The psychometrics group has written extensively about P-Values and R statistics. Most of the time statistics decisions for newly tested pilot items are straightforward: the item either has high R values and middle range p-values or it does not. Today, I want to discuss when these two measures of item quality provide conflicting information. We will cover what different patterns of statistics mean and solutions for dealing with each situation.

Recall that good values for p-values fall within an ideal range in the middle of the distribution. Good values for R statistics are anything above .2. Examples of inadequate statistics are when a statistic is too low, too high (we only flag p-values that are too high, but R statistics can run problematically high in certain cases), negative (only applying to R values; you cannot have negative p-values), or zero.

What do we learn when one statistic is good and another is bad?

· Pattern: The R is good, and the p-value is too low.

o Meaning: The item is predictive of performance on the exam, but it is still difficult even for the highest-performing candidates.

o Solution: We can delete the best distractor and replace it with an easier distractor.

o Rationale: The item is predicting performance on the test, but the candidates may be guessing. We have seen that removing the best distractor can raise the p-value above the guessing threshold.

· Pattern: The R is good, and the p-value is too high.

o Meaning: The item is predictive of performance on the examination but is so easy that even people that fail the exam do well on the item.

o Solution: Delete the item or replace distractors examinees are not picking with distractors more examinees will choose.

o Rationale: The item is still predictive of the total test, but almost everyone is getting the item correct. This is an unusual pattern because of the way the R statistic is conceived. These types of items are usually more easily replaced than repaired.

· Pattern: The R is negative or zero, and the p-value is good.
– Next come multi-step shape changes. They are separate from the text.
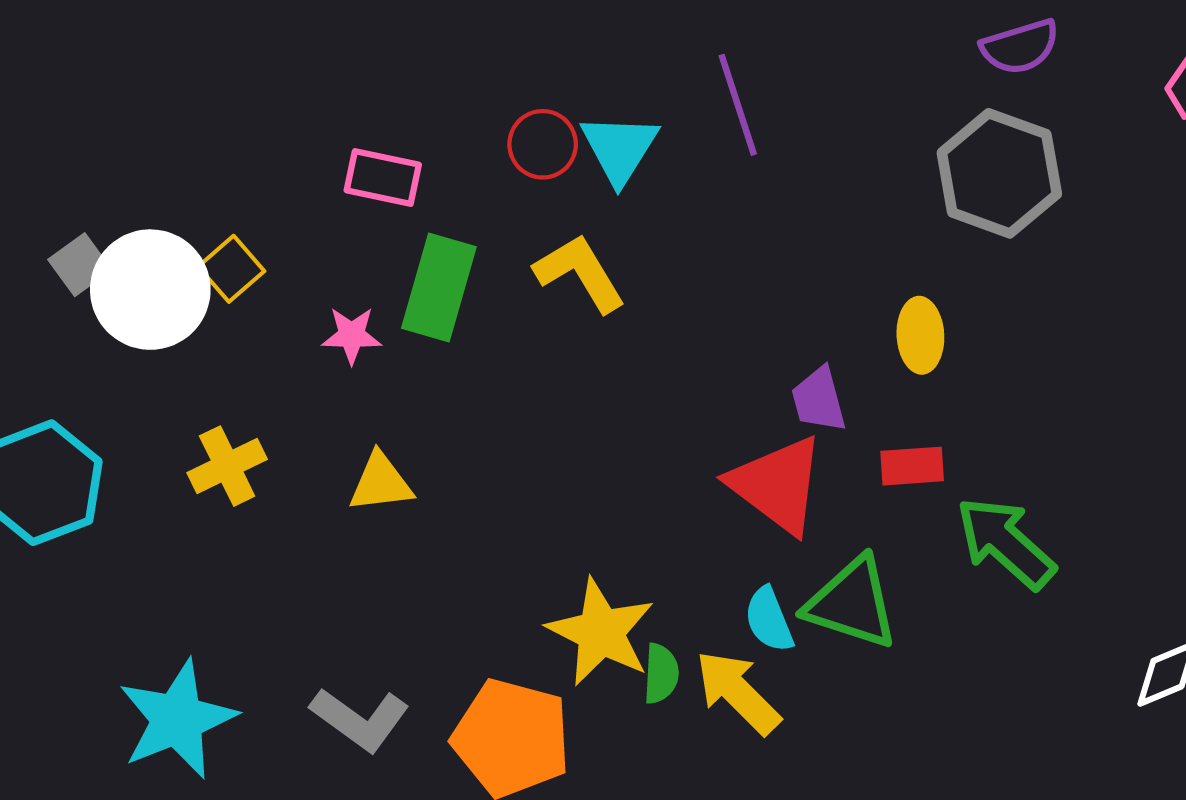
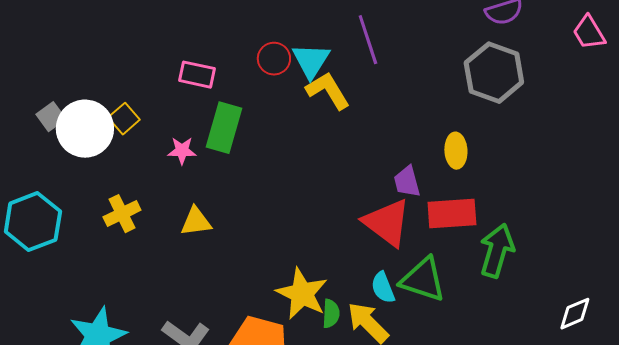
yellow L-shape: (580, 273) -> (328, 91), moved
red rectangle: (912, 466) -> (452, 214), size x1.6
green arrow: (1006, 543) -> (497, 251), turned 64

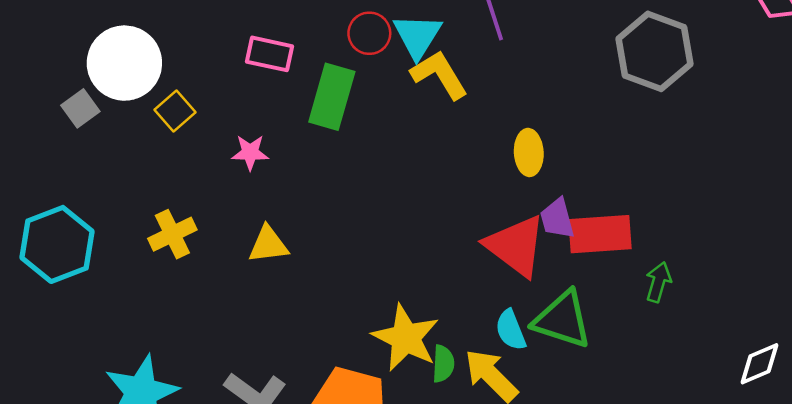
green rectangle: (224, 128) -> (332, 97), moved
white circle: (85, 129) -> (124, 63), moved
yellow ellipse: (456, 151) -> (529, 152), moved
purple trapezoid: (407, 182) -> (557, 219), moved
green arrow: (497, 251) -> (658, 282), size x0.6

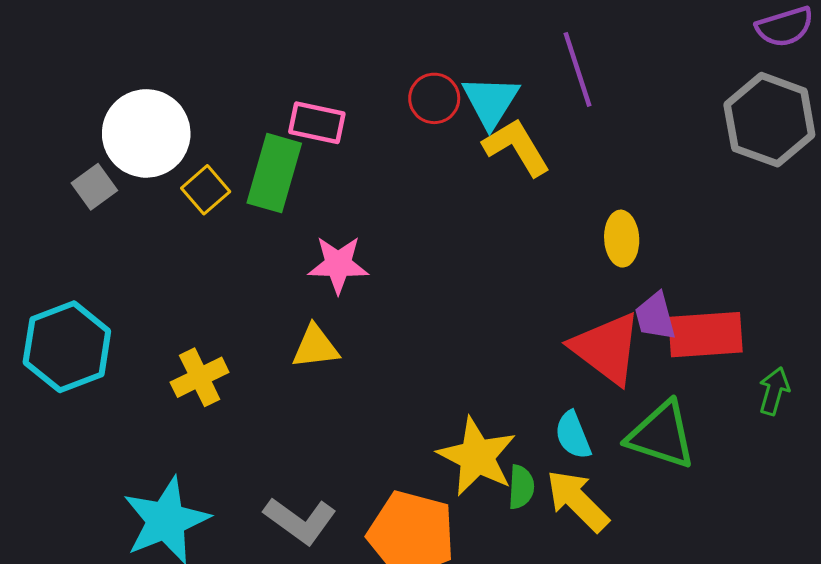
green rectangle: (332, 97) -> (274, 173), moved
pink star: (250, 152) -> (338, 264), moved, size x1.4
yellow cross: (172, 234) -> (200, 377), moved
cyan semicircle: (511, 330) -> (573, 435), moved

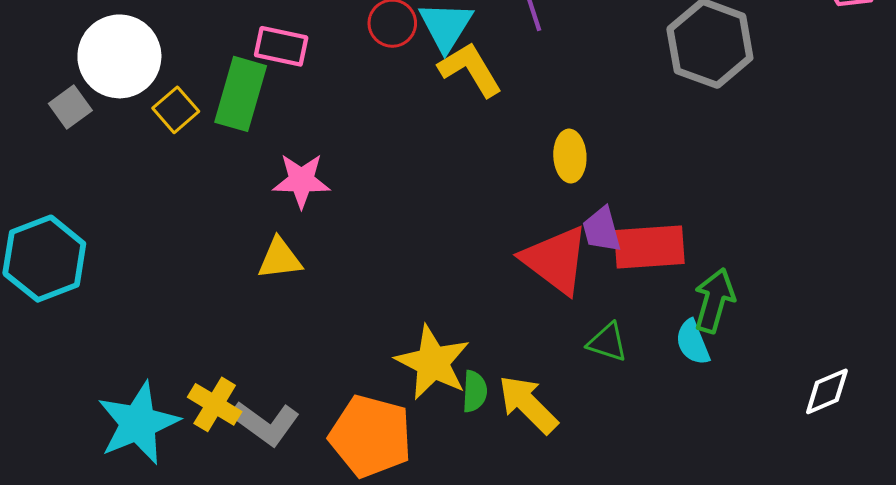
yellow cross: (200, 377) -> (215, 404), moved, turned -33
green arrow: (774, 391) -> (714, 300), size x1.4
cyan semicircle: (573, 435) -> (693, 342), moved
green triangle: (661, 435) -> (607, 342), size x0.6

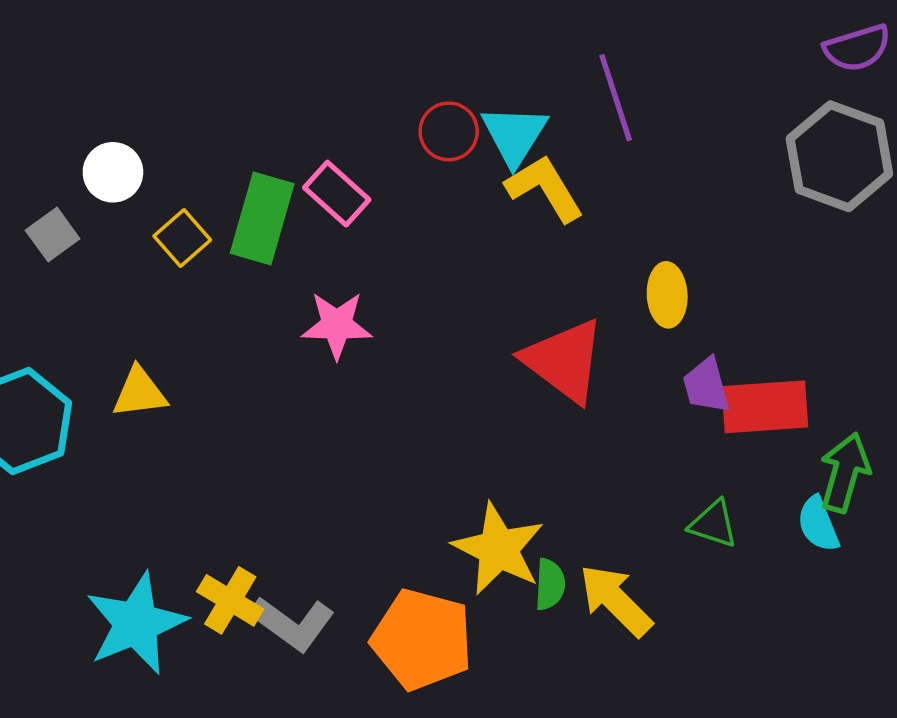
pink rectangle: (281, 46) -> (337, 194), moved, turned 30
white circle: (119, 56) -> (113, 172), size x0.6
yellow triangle: (280, 259) -> (140, 393), moved
red triangle: (555, 260) -> (564, 361), moved

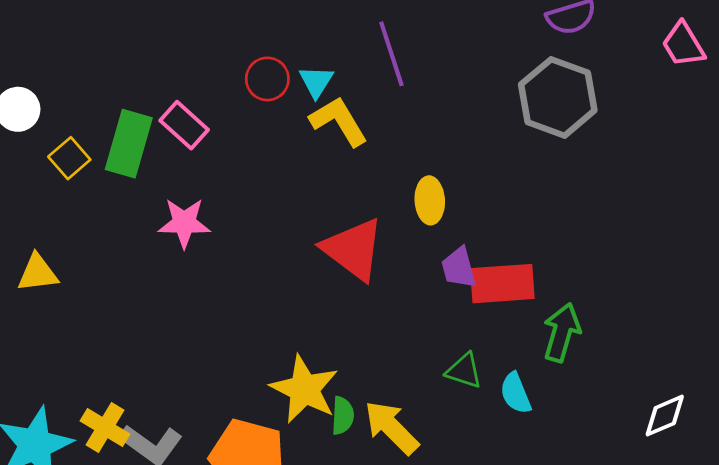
cyan triangle: (514, 135) -> (316, 82), size x0.7
cyan semicircle: (818, 524) -> (516, 393), moved

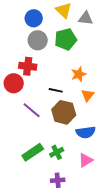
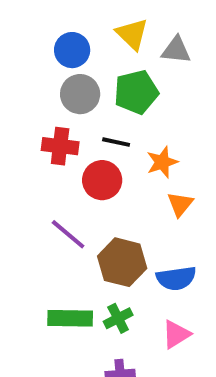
red circle: (14, 83) -> (102, 180), moved
black line: (56, 90) -> (116, 142), moved
brown hexagon: (64, 112) -> (122, 262), moved
green rectangle: (33, 152) -> (70, 318), turned 35

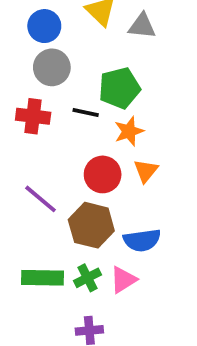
green pentagon: (136, 92) -> (119, 88), moved
red circle: (102, 180) -> (103, 174), moved
pink triangle: (176, 334) -> (123, 280), moved

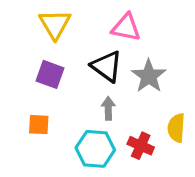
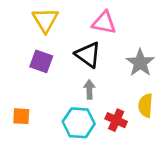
gray star: (149, 76) -> (140, 63), moved
orange square: (39, 125) -> (21, 116), moved

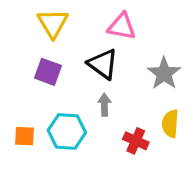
cyan hexagon: (79, 123) -> (67, 131), moved

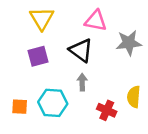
purple square: (48, 72) -> (38, 56), turned -35
gray star: (164, 73) -> (129, 43), moved, turned 30

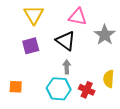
gray star: (129, 43) -> (105, 35), turned -30
cyan hexagon: (53, 103) -> (59, 89), moved

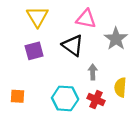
gray arrow: (67, 67) -> (93, 72), moved

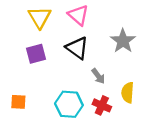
pink triangle: (86, 19) -> (78, 15), moved, turned 30
gray arrow: (93, 72) -> (98, 76), turned 144

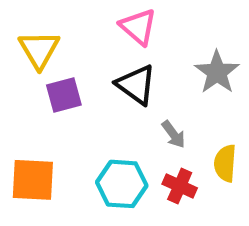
yellow triangle: (40, 17) -> (39, 50), moved
orange square: (18, 102) -> (33, 180), size x1.6

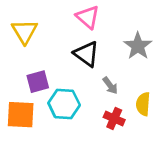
purple square: (64, 95) -> (38, 82), moved
cyan hexagon: (122, 184) -> (64, 104), moved

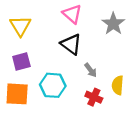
gray star: (138, 46) -> (113, 24), moved
purple square: (38, 82) -> (21, 61), moved

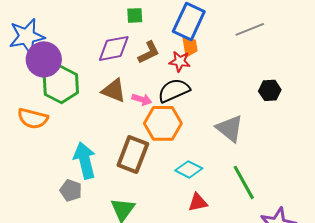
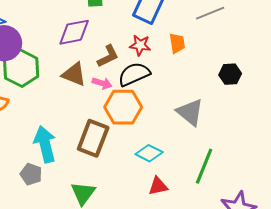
orange trapezoid: (190, 46) -> (177, 43), moved
brown L-shape: (149, 52) -> (108, 56), moved
green line: (244, 182) -> (204, 166), turned 51

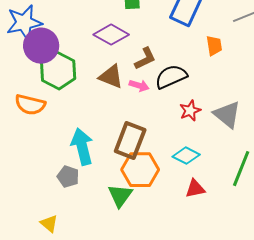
purple diamond: (74, 32) -> (111, 35), turned 40
red star: (140, 45) -> (190, 111), moved, turned -30
orange hexagon: (123, 107) -> (140, 170), moved

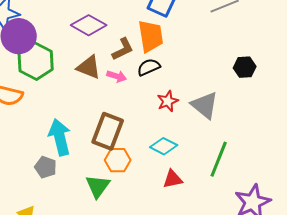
orange trapezoid: (214, 46) -> (151, 36), moved, size x1.6
black semicircle: (171, 77) -> (149, 67), size x0.7
orange hexagon: (140, 170) -> (118, 160), size x0.7

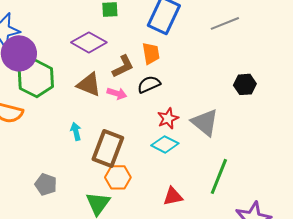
orange trapezoid: (151, 36) -> (151, 53), size x0.7
cyan arrow: (60, 137) -> (76, 131), moved, size x0.5
cyan diamond: (164, 146) -> (165, 144), moved

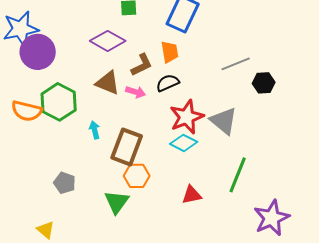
gray line: (225, 23) -> (236, 64), moved
green hexagon: (36, 78) -> (59, 102), moved
red star: (168, 118) -> (187, 117), size x1.6

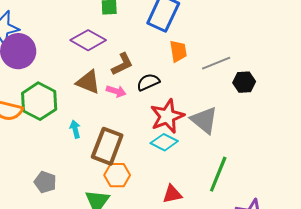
orange trapezoid: (170, 52) -> (178, 51), moved

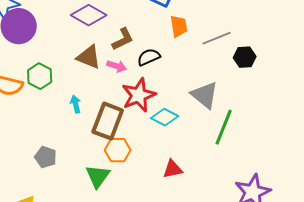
green hexagon: (39, 101) -> (40, 76), size x0.7
red star: (167, 116) -> (139, 95), moved
green line: (218, 174) -> (224, 127), moved

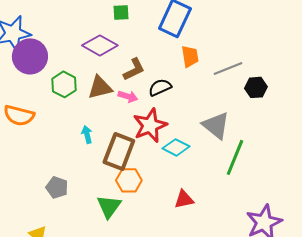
brown triangle: (89, 57) -> (100, 87), turned -36
green hexagon: (40, 76) -> (64, 84), moved

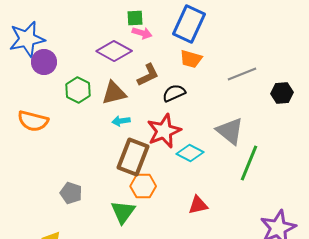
purple circle: (30, 56) -> (44, 62), size x0.7
orange trapezoid: (190, 56) -> (191, 59), moved, turned 115
black hexagon: (256, 87) -> (282, 93), moved
pink arrow: (128, 96) -> (142, 33), moved
cyan arrow: (87, 134) -> (121, 121), moved, turned -84

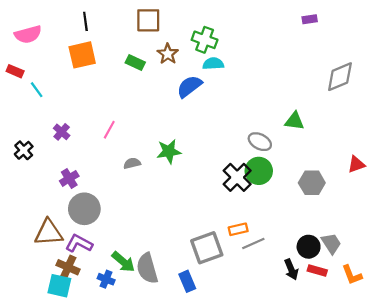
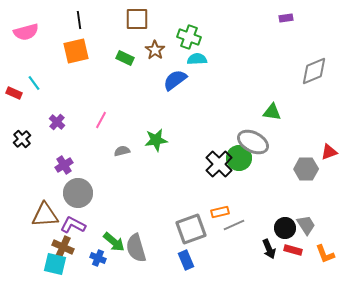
red rectangle: (15, 71) -> (14, 93), moved
gray ellipse: (260, 142) -> (253, 142), moved, size x1.4
gray hexagon: (312, 183) -> (306, 169), moved
blue rectangle: (187, 281) -> (186, 260), moved

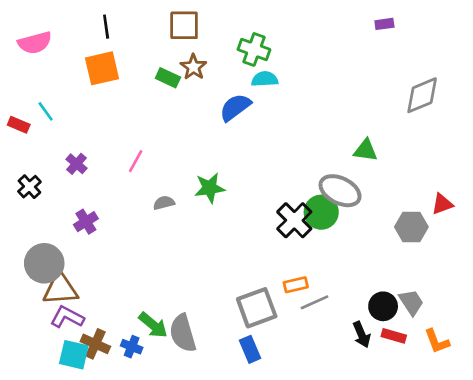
brown star: (155, 50) -> (193, 67), moved
gray circle: (78, 193) -> (44, 263), moved
purple L-shape: (73, 225) -> (67, 317), moved
brown cross: (63, 247) -> (95, 344), moved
o Meaning: There may be a miskey (when the wrong response is identified as correct), which I have yet to see at ARRT; or it could be the case that otherwise high-performing candidates are finding something about the distractors more attractive than the correct answer.

o Solution: Delete the item or work with the subject matter experts to determine what is confusing high performing candidates.

o Rationale:We assume that the bulk of the high performing candidates are unlikely to all be wrong on a particular item. Alternatively, we infer that there is something interfering with an expert item writer's and subject matter experts' understanding of an item and very-soon-to-be-R.T.s' understanding of the same item.

Of course, we have not even gotten to the weeds quite yet. There are even more strange patterns that can occur in statistics that can be problematic for an item. Look forward to learning more about strange statistics and some studies we are running to address them in a future blog post!